Sabe-se que o tipo de escola, pública ou particular é uma variável que também possui influência nos escores de testes de inteligência (Neisser, 1998). A partir dos resultados de estudos nacionais é possível observar diferenças no desempenho entre crianças de escolas públicas e de escolas particulares em diferentes instrumentos que avaliam habilidades específicas da inteligência em idades distintas (Almeida & Primi, 2000; Alves & Duarte, 2001; Angelini, Alves, Custódio, Duarte, & Duarte, 1999; Bandeira, Alves, Giacomel, & Lorenzatto, 2004). Sendo assim, é fundamental compreender o efeito do tipo de escola no desenvolvimento cognitivo das crianças brasileiras, já que no Brasil, de acordo com a Pesquisa Nacional de Saúde do Escolar - PeNSE 2012 (Instituto Brasileiro de Geografia e Estatística [IBGE], 2012) 82,8% da população em idade escolar frequenta a escola pública.

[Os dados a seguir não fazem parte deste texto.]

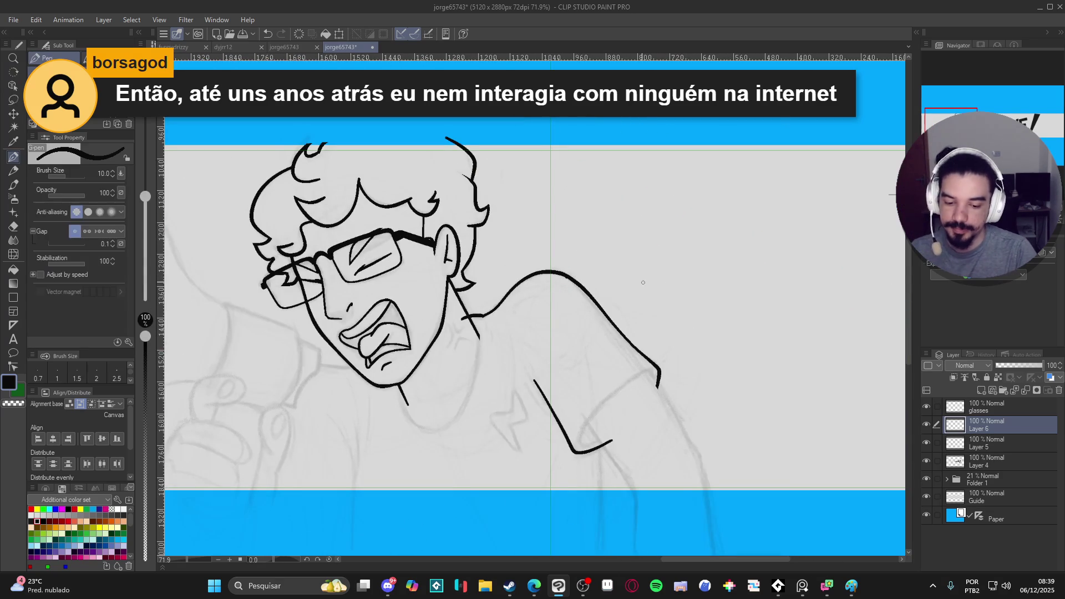
pyautogui.press('e')
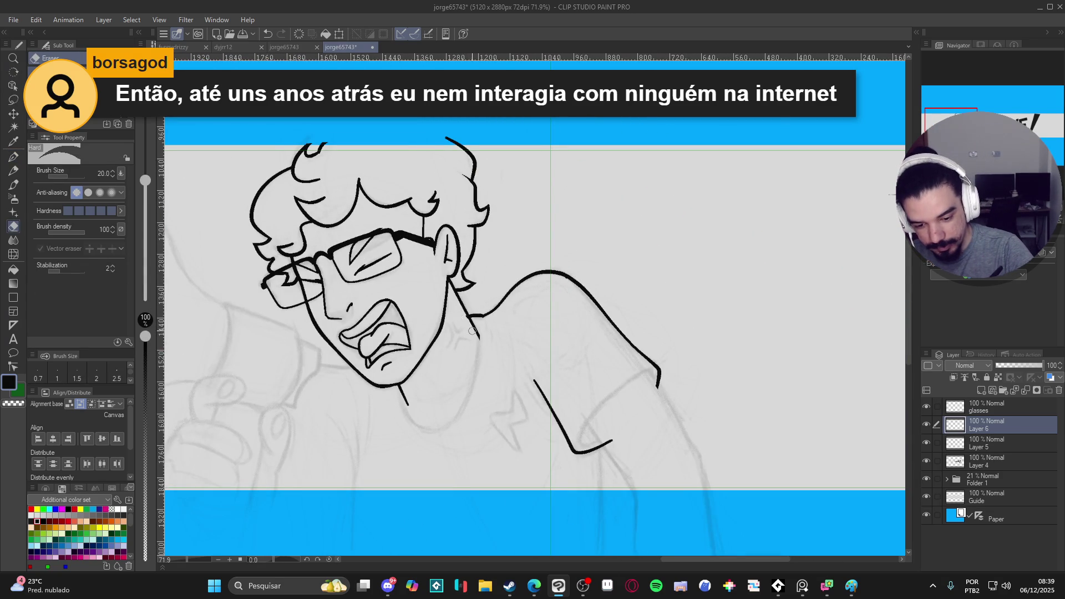
pyautogui.press('p')
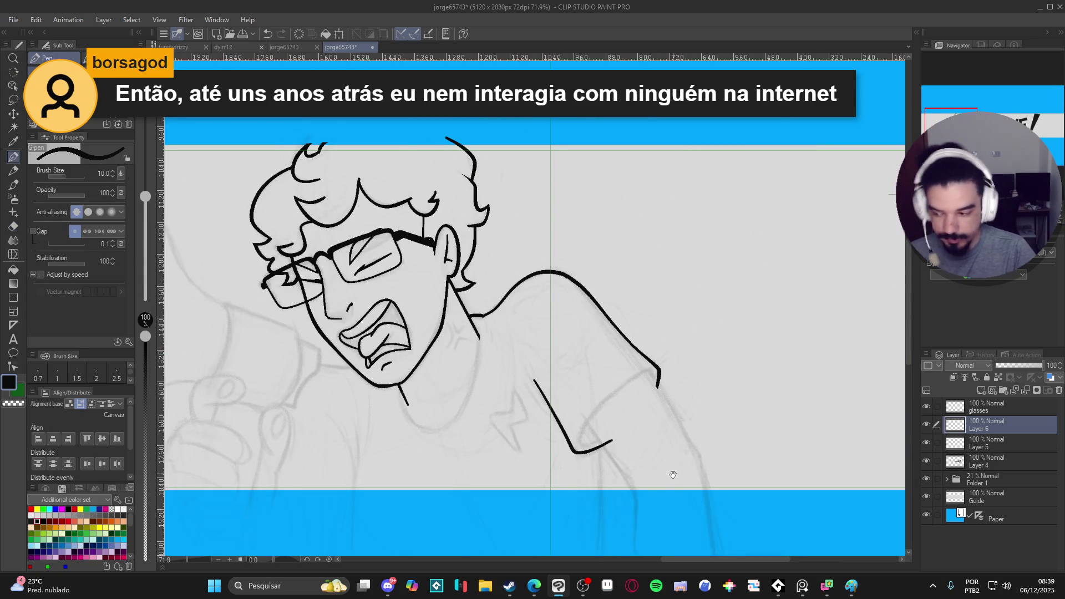
pyautogui.moveTo(673, 471); pyautogui.dragTo(666, 461)
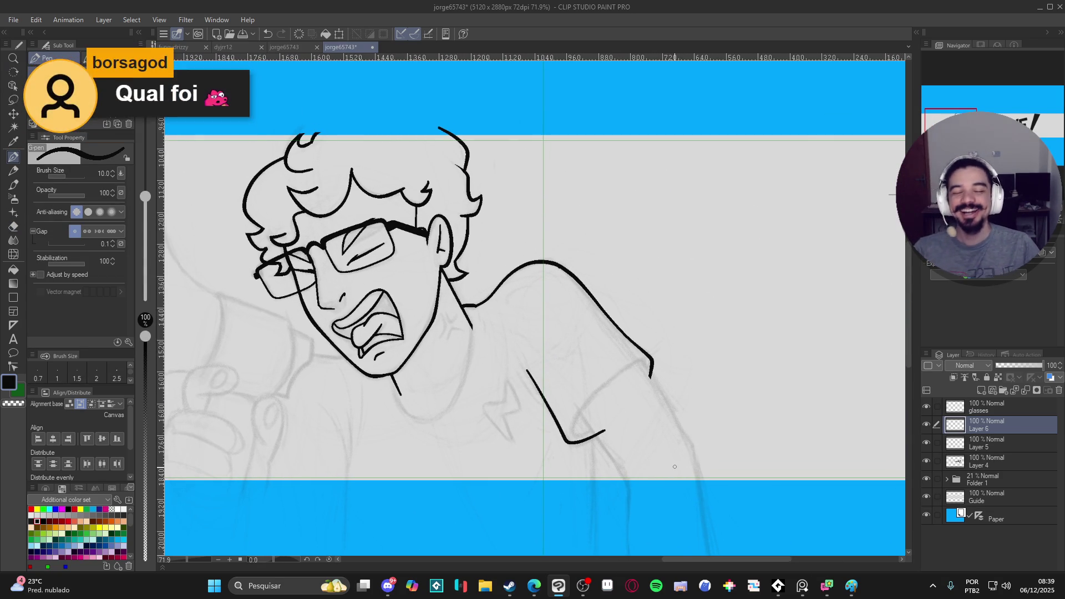
pyautogui.scroll(-1, 568, 402)
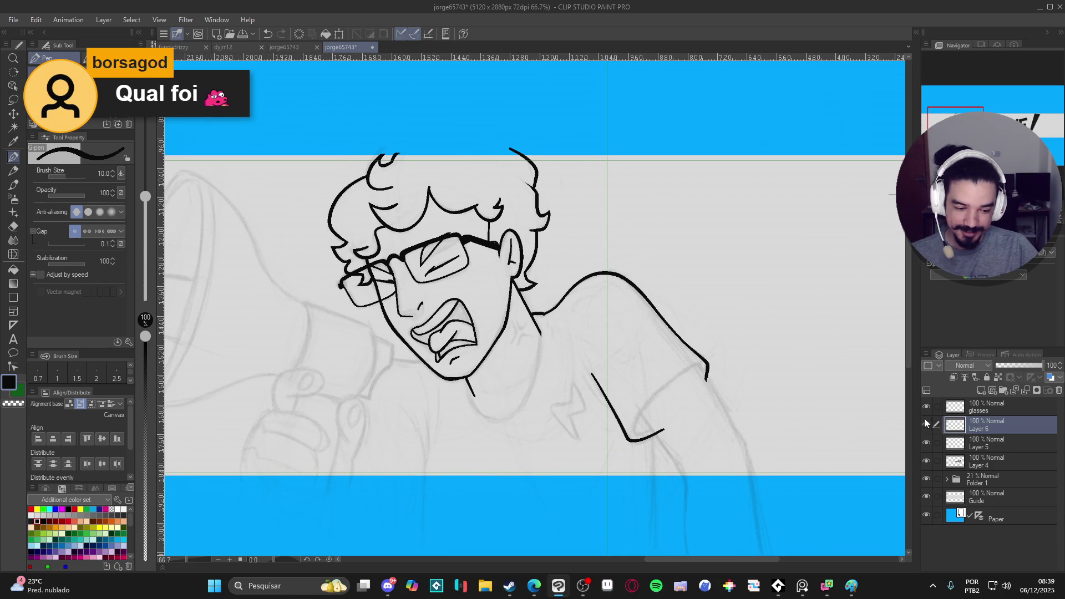
pyautogui.scroll(3, 659, 440)
pyautogui.press('e')
pyautogui.moveTo(659, 440)
pyautogui.mouseDown()
pyautogui.moveTo(612, 402)
pyautogui.moveTo(576, 336)
pyautogui.mouseUp()
pyautogui.press('p')
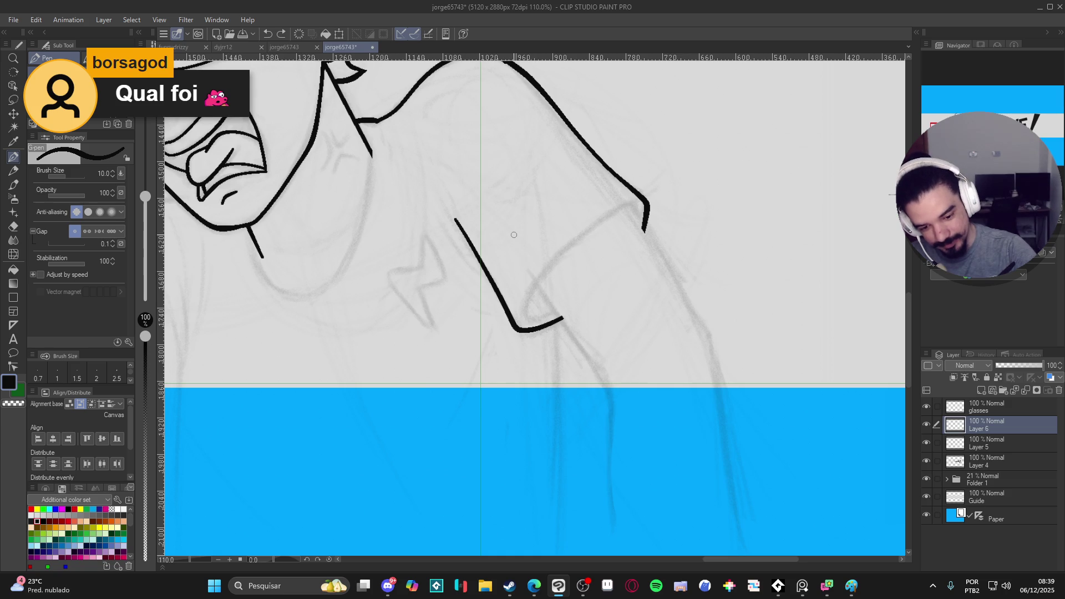
# Step: Ink the inner arm line down to the blue band, undoing failed shoulder strokes
pyautogui.moveTo(521, 253); pyautogui.dragTo(613, 387)
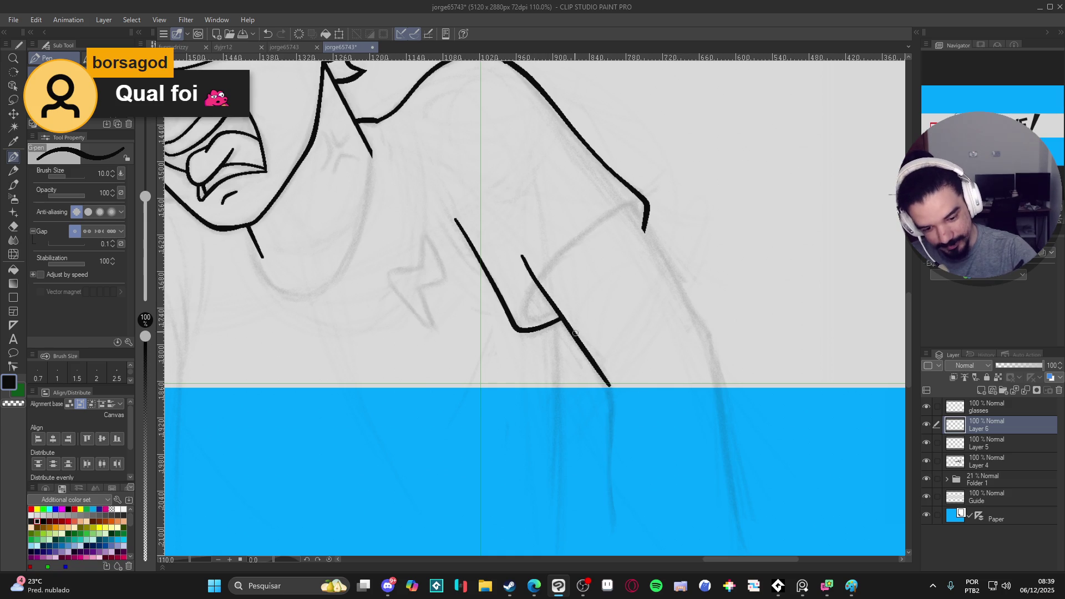
pyautogui.press('ctrl+z')
pyautogui.moveTo(525, 258)
pyautogui.mouseDown()
pyautogui.moveTo(596, 368)
pyautogui.moveTo(611, 422)
pyautogui.mouseUp()
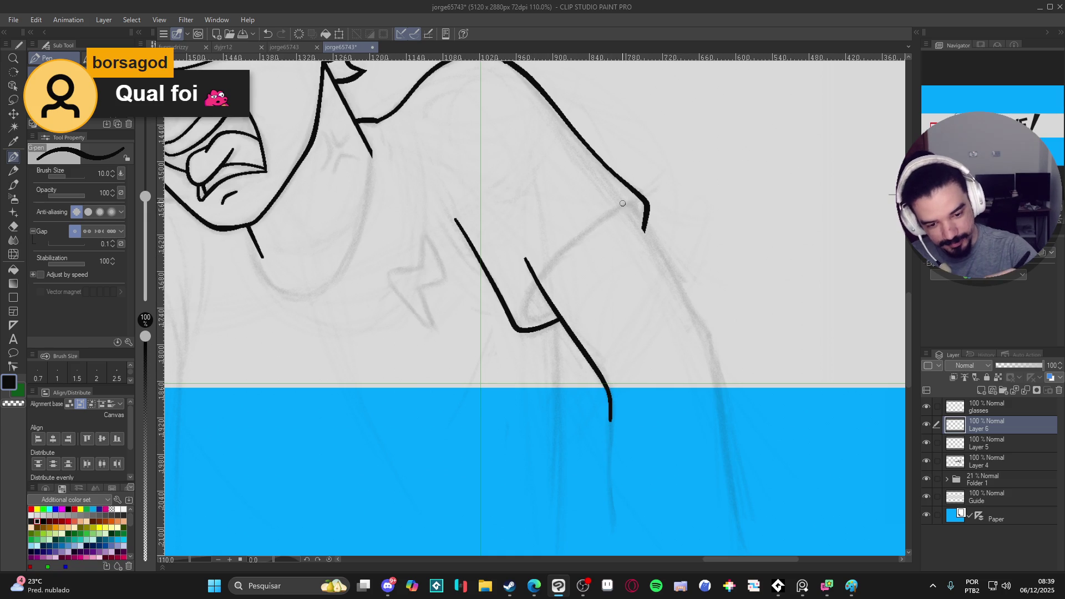
pyautogui.moveTo(619, 198); pyautogui.dragTo(643, 233)
pyautogui.press('ctrl+z')
pyautogui.moveTo(618, 191)
pyautogui.mouseDown()
pyautogui.moveTo(710, 342)
pyautogui.moveTo(733, 449)
pyautogui.moveTo(759, 493)
pyautogui.mouseUp()
pyautogui.press('ctrl+z')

Uma das diferenças importantes entre crianças de escolas públicas e particulares verificadas pelo IBGE é o nível de escolaridade das mães. Dados recentes indicam que há maior prevalência de mães de crianças pertencentes a escolas públicas que não possuem instrução ou que não finalizaram o Ensino Fundamental. Trata-se de um indicador importante do nível socioeconômico (IBGE, 2012). Estudos mostram que há uma relação entre nível de escolaridade dos pais e habilidades cognitivas dos filhos (Carneiro, Meghir, & Parey, 2013; Vista & Grantham, 2010).

Vista e Grantham (2010) investigaram a influência do nível educacional dos pais na inteligência fluida dos filhos. Estes autores observaram uma progressão de cerca de 3 pontos no QI dos filhos de acordo com o aumento nos níveis de escolaridade dos pais em relação ao Ensino Médio, Graduação e Pós-graduação. No entanto, maior tamanho de efeito é observado ao comparar o nível intelectual de crianças cujo nível educacional dos pais é graduação ou pós-graduação com aquelas cujos pais não terminaram o ensino fundamental. Além desses, o estudo de Carneiro et al. (2013) investigou a influência do nível educacional das mães no desempenho acadêmico dos filhos e constatou que a diferença de um ano a mais de escolaridade materna está associado a uma diferença de 5 pontos percentuais nos resultados de testes dos seus filhos.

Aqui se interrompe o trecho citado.